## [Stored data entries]
Content starts

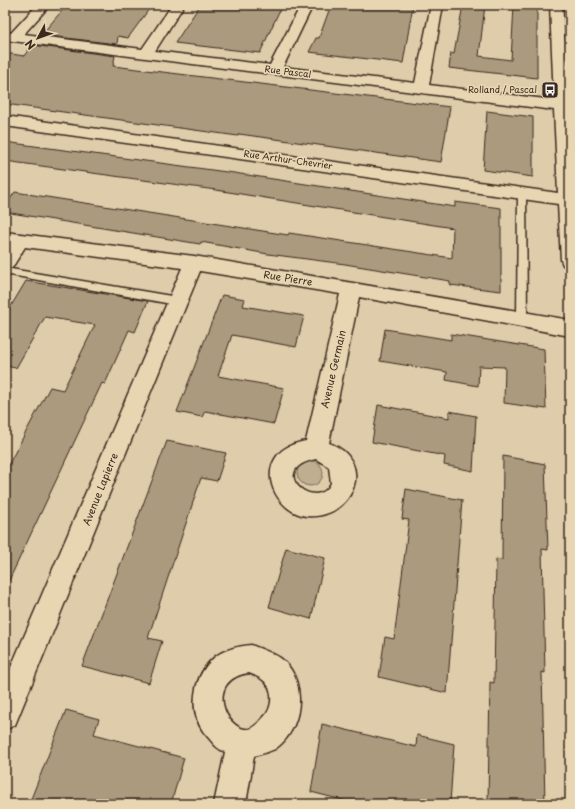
<svg xmlns="http://www.w3.org/2000/svg" width="575" height="809" viewBox="0 0 575 809" font-family="'Playpen Sans',sans-serif">
	<style>
		.green { fill: #bfae90; stroke: #7d6c57 }
		.building { fill: #ab9a7e; stroke: #3b2a1e }
		.lines { fill: none; stroke-linecap: round; stroke-linejoin: round }
		.lane-casing { stroke: #3b2a1e; stroke-width: 3 }
		.street-casing { stroke: #3b2a1e; stroke-width: 3 }
		.lane { fill: #e8d6b3; fill-rule: evenodd }
		.street { fill: #e8d6b3; fill-rule: evenodd }
		.labels { text-anchor: middle; stroke-width: 3.5; stroke-linejoin: round; paint-order: stroke }
		.far-street-label { font-size: 9px; fill: #3b2a1e; stroke: #e8d6b3 }
		.far-poi-label { font-size: 9px; fill: #3b2a1e; stroke: #e8d6b3; text-anchor: end }
		.street-label { font-size: 10px; fill: #3b2a1e; stroke: #e8d6b3 }
	</style>
	<rect width="100%" height="100%" fill="#deccaa"/>
	<filter id="ink" filterUnits="userSpaceOnUse"><feTurbulence type="fractalNoise" baseFrequency=".025" numOctaves="2"/><feDisplacementMap in="SourceGraphic" scale="8" xChannelSelector="R" yChannelSelector="G"/><feConvolveMatrix kernelMatrix="1 2 1 2 8 2 1 2 1" color-interpolation-filters="sRGB"/></filter>
	<g filter="url(#ink)">
		<g class="green">
			<polygon points="556,5 570,5 570,106"/>
			<circle cx="310" cy="473" r="13"/>
		</g>
		<g class="building">
			<polygon points="67,5 152,5 128,38 118,36 117,44 41,35"/>
			<polygon points="200,5 257,9 259,5 282,5 260,53 175,43"/>
			<polygon points="331,5 413,5 403,63 309,52 316,38 319,38"/>
			<polygon points="463,5 485,5 479,56 511,60 514,5 537,5 537,78 449,68 451,53 454,54"/>
			<polygon points="32,45 115,56 113,66 450,107 441,162 239,134 238,136 5,104 5,53 24,56"/>
			<polygon points="487,111 533,117 533,177 483,170"/>
			<polygon points="5,142 234,173 455,207 455,202 501,208 501,291 450,285 450,281 345,264 268,254 201,242 200,244 5,212 5,206 15,192 288,235 289,233 452,258 453,228 216,190 5,161"/>
			<polygon points="26,281 148,301 135,332 129,330 105,384 102,383 5,589 5,471 50,387 63,390 95,325 45,317 16,368 5,366 5,316"/>
			<polygon points="222,295 245,299 243,306 304,316 296,347 232,335 218,376 284,388 274,424 205,411 202,417 177,412"/>
			<polygon points="385,329 451,340 451,334 544,349 546,409 504,403 505,367 479,366 478,386 446,380 447,372 380,361"/>
			<polygon points="378,405 449,418 449,411 476,416 473,471 444,465 445,456 372,442"/>
			<polygon points="167,441 226,453 217,481 201,478 148,638 162,641 149,683 82,666"/>
			<polygon points="503,456 545,464 548,550 542,549 545,673 542,672 545,804 488,804 490,682 494,683 496,559 502,560"/>
			<polygon points="406,489 462,500 447,693 379,677 385,637 394,639 409,520 402,519"/>
			<polygon points="286,548 325,558 311,619 269,607"/>
			<polygon points="66,710 99,719 94,734 184,758 171,804 29,804"/>
			<polygon points="322,724 416,747 417,735 454,744 450,804 358,804 311,792"/>
		</g>
		<g class="lines">
			<g class="lane-casing">
				<g id="lane">
					<polygon points="522,190 526,193 527,319 522,323 517,319 518,193"/>
					<polygon points="5,268 177,297 182,301 177,305 5,274"/>
				</g>
			</g>
			<g class="street-casing">
				<g id="street">
					<polygon points="37,5 50,5 24,34 142,49 172,5 184,5 155,51 270,65 301,5 313,5 283,67 415,83 431,5 443,5 429,85 554,100 550,5 562,5 570,102 570,267 563,265 561,260 558,204 5,126 5,116 558,193 554,110 5,40 5,32 11,33"/>
					<path d="M5,232L194,256L570,320V336L359,297L329,443C377,461 353,520 307,516C280,513 260,478 277,456C284,446 296,443 306,441L340,294L200,271L15,725L5,730V681L182,268L25,247L12,268L5,270V248L8,245L5,244ZM316,459L329,467L331,483C317,514 264,470 316,459Z"/>
					<path d="M251,645C261,649 277,654 284,661C308,684 302,731 275,749C269,752 261,754 254,756L246,804H214L225,752C217,749 213,743 207,736C187,714 192,675 216,656C226,649 239,646 251,645ZM249,673C254,675 259,677 263,680C275,689 273,709 263,718C259,722 255,728 249,729C225,732 204,679 249,673Z"/>
				</g>
			</g>
			<use href="#lane" class="lane"/>
			<use href="#street" class="street"/>
		</g>
	</g>
	<defs>
		<g id="bus-square" transform="scale(0.9)"><rect x="-9" y="-9" width="18" height="18" rx="4" fill="#3b2a1e" stroke="#e8d6b3"/><path d="M-5-6H5V4H4V6H2V4H-2V6H-4V4H-5ZM-3.5-4V0h7V-4ZM-3.5 1.2v1.5H-2V1.2ZM2 1.2v1.5H3.5V1.2Z" fill="#fff"/></g>
	</defs>
	<g fill-rule="evenodd">
		<use href="#bus-square" x="550" y="90"/>
	</g>
	<g class="labels">
		<g class="far-street-label">
			<text transform="translate(288 72) rotate(7)" y="3">Rue Pascal</text>
			<text transform="translate(288 160) rotate(8)" y="3">Rue Arthur-Chevrier</text>
		</g>
		<g class="far-poi-label">
			<text x="537" y="93">Rolland / Pascal</text>
		</g>
		<g class="street-label">
			<text transform="translate(288 278) rotate(9)" y="4">Rue Pierre</text>
			<text transform="translate(333 369) rotate(-77)" y="4">Avenue Germain</text>
			<text transform="translate(100 489) rotate(-68)" y="4">Avenue Lapierre</text>
		</g>
	</g>
	<rect width="575" height="809" fill="none" stroke="#e8d6b3" stroke-width="20"/>
	<rect x="10" y="10" width="555" height="789" fill="none" stroke="#3b2a1e" stroke-width="1.5" filter="url(#ink)"/>
	<g transform="translate(38 38) rotate(229)" stroke="#e8d6b3" stroke-width="3" paint-order="stroke">
	<path d="M0-3L7 15L0 10L-7 15Z" fill="#3b2a1e"/>
	<text y="-6" font-size="11" font-weight="bold" text-anchor="middle" fill="#3b2a1e">N</text>
	</g>
</svg>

Content ends

If a line in the entries contains "labels", copy it.

## [Exercise output]
		.labels { text-anchor: middle; stroke-width: 3.5; stroke-linejoin: round; paint-order: stroke }
	<g class="labels">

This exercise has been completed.